[REQUEST]: The reply is to contain the full listing, repeated exactly, with pictures left out.
----------------------------------------
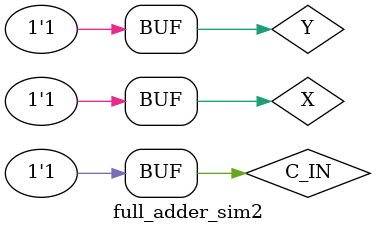
<source format=v>
`timescale 1ns / 1ps


module full_adder_sim2;
    reg X, Y, C_IN;
    wire S, C_OUT;
    full_adder uut(.X(X), .Y(Y), .C_IN(C_IN), .S(S), .C_OUT(C_OUT));
    initial begin
        X=0;Y=0;C_IN=0;
        #100;
        X=0;Y=0;C_IN=1;
        #100;
        X=0;Y=1;C_IN=0;
        #100;
        X=0;Y=1;C_IN=1;
        #100;
        X=1;Y=0;C_IN=0;
        #100;
        X=1;Y=0;C_IN=1;
        #100;
        X=1;Y=1;C_IN=0;
        #100;
        X=1;Y=1;C_IN=1;
        #100;
    end
endmodule

</source>
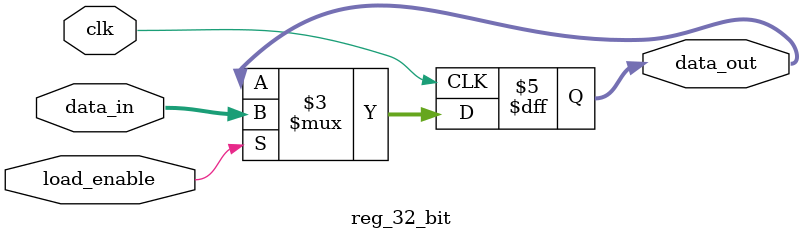
<source format=v>
module reg_32_bit(
    output reg [31:0] data_out, 
    input [31:0] data_in,
    input load_enable, clk
);

initial data_out <= 0;

always @(posedge clk)
    if(load_enable) data_out <= data_in;
endmodule
</source>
----------------------------------------
[WRITTEN SOLUTION]:
<source format=v>
`timescale 1ns / 1ps


module full_adder_sim2;
    reg X, Y, C_IN;
    wire S, C_OUT;
    full_adder uut(.X(X), .Y(Y), .C_IN(C_IN), .S(S), .C_OUT(C_OUT));
    initial begin
        X=0;Y=0;C_IN=0;
        #100;
        X=0;Y=0;C_IN=1;
        #100;
        X=0;Y=1;C_IN=0;
        #100;
        X=0;Y=1;C_IN=1;
        #100;
        X=1;Y=0;C_IN=0;
        #100;
        X=1;Y=0;C_IN=1;
        #100;
        X=1;Y=1;C_IN=0;
        #100;
        X=1;Y=1;C_IN=1;
        #100;
    end
endmodule

</source>
<source format=v>
module reg_32_bit(
    output reg [31:0] data_out, 
    input [31:0] data_in,
    input load_enable, clk
);

initial data_out <= 0;

always @(posedge clk)
    if(load_enable) data_out <= data_in;
endmodule
</source>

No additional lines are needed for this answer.